Nikolai carried it to the back seat.

“I’ll go first,” Sophie said, and stepped up and over the back bumper and into the trunk.

It was more spacious than she imagined.

“We’ll be like this.” She crouched, then tipped her body over and lay on her side, facing back, in the shape of a C.

Nikolai climbed over the bumper after her and did the same in front of his mother. Sophie wrapped her arms around him. They’d slept this way sometimes when he was little.

“We’ll close our eyes and sleep,” she said. “Get in a nap.”

Nikolai did as he was told. He shifted around, made himself comfortable, and closed his eyes.

Sophie looked up.

The trees behind Masha haloed her head in lush green, gray, and silver-blue leaves. Sophie thought of her thatched house in Uglich, surrounded by birch trees and farmland.

The streets of Crenshaw, like most of LA, were hard and gray; cement sidewalks, dirty thoroughfares, low-built buildings, and no green at all.

No grass. No smells. No stars at night.

You have to have money for trees here, she thought as she gazed at the glorious reaching tall branches. Shade is a luxury. You have to have funds. Back home, they were poor, but they had the woods and the Volga River.
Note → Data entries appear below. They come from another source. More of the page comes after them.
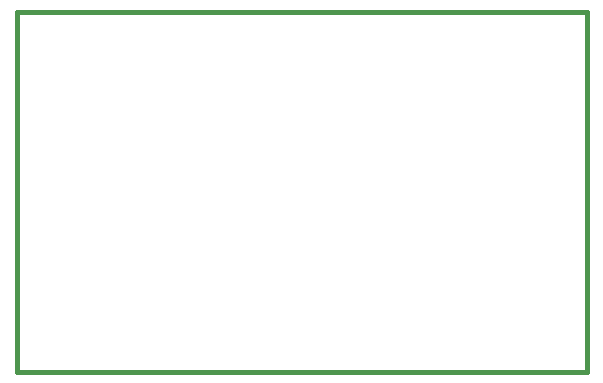
<source format=gbr>
G04 (created by PCBNEW-RS274X (2012-01-19 BZR 3256)-stable) date 1/26/2013 3:19:43 PM*
G01*
G70*
G90*
%MOIN*%
G04 Gerber Fmt 3.4, Leading zero omitted, Abs format*
%FSLAX34Y34*%
G04 APERTURE LIST*
%ADD10C,0.006000*%
%ADD11C,0.015000*%
G04 APERTURE END LIST*
G54D10*
G54D11*
X58500Y-44000D02*
X39500Y-44000D01*
X58500Y-56000D02*
X58500Y-44000D01*
X39500Y-56000D02*
X58500Y-56000D01*
X39500Y-44000D02*
X39500Y-56000D01*
M02*

</source>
But here, a person must pay for the nature that should come for free.

“Here we go,” Masha said.

Nikolai opened his eyes.

They watched the window of light collapse as Masha lowered the lid of the trunk until it was perfectly dark inside.

The chill of the hillside breezes ceased, and mother and son were suddenly lulled by the dark moist warmth and sweet smell of cleaning products and brown paper bags.
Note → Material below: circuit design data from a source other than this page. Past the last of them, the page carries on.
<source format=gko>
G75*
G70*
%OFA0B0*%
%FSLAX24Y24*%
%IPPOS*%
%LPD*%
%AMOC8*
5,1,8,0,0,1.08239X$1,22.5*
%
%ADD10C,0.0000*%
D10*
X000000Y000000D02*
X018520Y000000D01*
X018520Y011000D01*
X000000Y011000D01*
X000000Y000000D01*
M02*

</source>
“Whatever you do,” they heard Masha say from outside the Chevy, “do not panic.”

As she said this, she heard the approach of a car from behind, from down the hill. She turned her head as Boris pulled up and stopped the van. He gazed at her through the driver’s side window. His eyes narrowed, and he nodded and smiled a stupid fake smile. A mean smile.

Masha had never seen him before, but she knew the look. Had he seen her put Sophie and Nikolai in the trunk? She rounded to the front, climbed back in, locked the doors, and started the engine.